A post-scram Root Cause Investigation Team subsequently determined that the 1A1 moisture separator drain tank level transmitter for the high level dump valve was failing high which caused the dump valve to fail full open. When the dump valve went full open, it caused the contents of the 1A1 moisture separator and its drain tank to rapidly blowdown into the main condenser. The sudden uncontrolled evacuation of the 1A1 moisture separator and drain tank created unintended conditions of high steam flow and condensate flashing that resulted in the unanticipated mechanical actuation of the moisture separator turbine trip high level switches. In a very similar event on June 9, 2007 (see NRC Inspection Finding 05000259/2007004-03, Moisture Separator Level Control System Failure Due To Improperly Installed Compression Fitting Causes Unit 1 Reactor Scram, and LER 05000259/2007-005), the licensee concluded that the high level dump valves had been inadvertently oversized through a design error instituted during the Unit 1 recovery.
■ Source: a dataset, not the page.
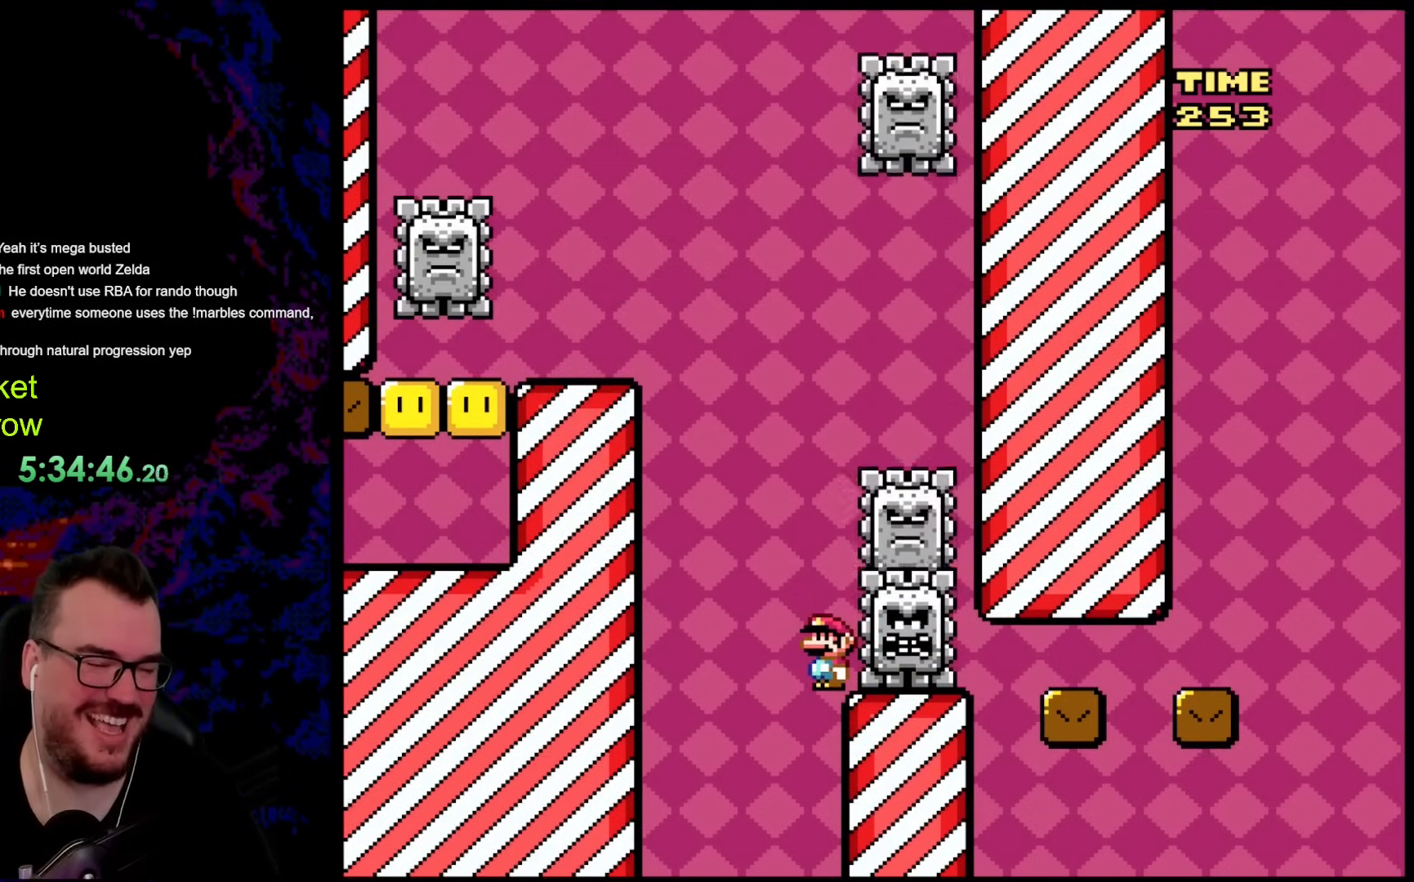
{"buttons": ["B", "Y"], "events": []}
Although the oversized dump valve clearly exacerbated the moisture separator blowdown in both scram events and was a key contributor, the licensee subsequently postulated that the root cause for the false high level turbine trip signal was the inadequate design of the moisture separator float level switch reference leg routing, coupled with a three inch reducer at the moisture separator vent nozzles. The flow restriction by the reducer increased the differential pressure between the moisture separator and the moisture separator level control tank once steam flow was established through the vent line and the level control tank. The lower pressure in the level control tank reduced the amount of sub-cooling in the drains, causing unstable conditions in the 18 inch drain pipe from the moisture separator that could have created a differential pressure that drew unstable condensate from the 18 inch drain pipe into the lower reference leg of the moisture separator turbine trip level switches. At the same time, the venturi effect from the three inch reducer could have caused a low pressure zone at the point where the high level reference leg of the level switches connected to the vent pipe. Together, these two conditions probably caused a false actuation of the moisture separator high level switches which then generated a high level turbine trip signal. It was surmised by the licensee that these conditions existed in the June 9, 2007 scram event as well. However, the licensee failed to implement any interim effective corrective actions (e.g., restrict flow through the over-sized dump valve)from the scram on June 9 to limit excessive blow down of the moisture separator and drain tank that created the aforementioned conditions. Although the vulnerability of future scrams was recognized due to the moisture separator reference leg design and the oversized dump valves the licensee did not schedule any compensatory measures before the scram on October 12.

Analysis:

This finding is greater than minor because it is associated with the Initiating Event Cornerstone attribute of Design Control, and adversely affected the cornerstone objective to limit the likelihood of those events that upset plant stability and challenge critical safety functions during at-power operations. The finding was evaluated using Phase 1 of the At-Power SDP, and was determined to be of very low safety significance (Green) because it did not contribute to both the likelihood of a reactor trip and the likelihood that mitigating equipment or functions were not available.

The cause of this finding was directly related to the aspect of appropriate and timely corrective action in the cross-cutting area of Problem Identification and Resolution (Corrective Action component) because interim actions to mitigate the impact of previously identified oversized moisture separator high level dump valves were not implemented in a timely manner (P.1(d)).

Enforcement:

No violation of regulatory requirements occurred. The inspectors determined that the finding did not represent a noncompliance because the performance deficiency involved non-safety related equipment. Since this finding was entered into the licensees corrective action program as PER 131878, and was determined to be of very low safety significance, it will be tracked as FIN 05000259/2007005-03, Untimely Corrective Actions To Resolve Moisture Separator Level Switch Vulnerabilities Resulted In Unit 1 Reactor Scram.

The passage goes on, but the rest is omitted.